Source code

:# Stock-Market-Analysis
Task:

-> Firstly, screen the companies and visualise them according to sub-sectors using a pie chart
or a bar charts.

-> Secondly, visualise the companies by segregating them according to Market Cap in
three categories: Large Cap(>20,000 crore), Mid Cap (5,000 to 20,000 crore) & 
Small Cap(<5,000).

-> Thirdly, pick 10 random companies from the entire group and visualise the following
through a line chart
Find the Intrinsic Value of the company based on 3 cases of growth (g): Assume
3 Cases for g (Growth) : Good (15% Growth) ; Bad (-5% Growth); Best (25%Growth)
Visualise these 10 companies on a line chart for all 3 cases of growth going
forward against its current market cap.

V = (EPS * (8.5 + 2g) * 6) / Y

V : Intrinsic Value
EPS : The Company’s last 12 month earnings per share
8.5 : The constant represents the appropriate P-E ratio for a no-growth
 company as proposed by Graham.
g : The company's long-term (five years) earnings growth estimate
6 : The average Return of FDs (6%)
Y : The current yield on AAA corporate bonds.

_Task details_
Transcribe the material above word for word, keeping every line, symbol, and formula unchanged.

_Exercise result_
Source code

:# Stock-Market-Analysis
Task:

-> Firstly, screen the companies and visualise them according to sub-sectors using a pie chart
or a bar charts.

-> Secondly, visualise the companies by segregating them according to Market Cap in
three categories: Large Cap(>20,000 crore), Mid Cap (5,000 to 20,000 crore) & 
Small Cap(<5,000).

-> Thirdly, pick 10 random companies from the entire group and visualise the following
through a line chart
Find the Intrinsic Value of the company based on 3 cases of growth (g): Assume
3 Cases for g (Growth) : Good (15% Growth) ; Bad (-5% Growth); Best (25%Growth)
Visualise these 10 companies on a line chart for all 3 cases of growth going
forward against its current market cap.

V = (EPS * (8.5 + 2g) * 6) / Y

V : Intrinsic Value
EPS : The Company’s last 12 month earnings per share
8.5 : The constant represents the appropriate P-E ratio for a no-growth
 company as proposed by Graham.
g : The company's long-term (five years) earnings growth estimate
6 : The average Return of FDs (6%)
Y : The current yield on AAA corporate bonds.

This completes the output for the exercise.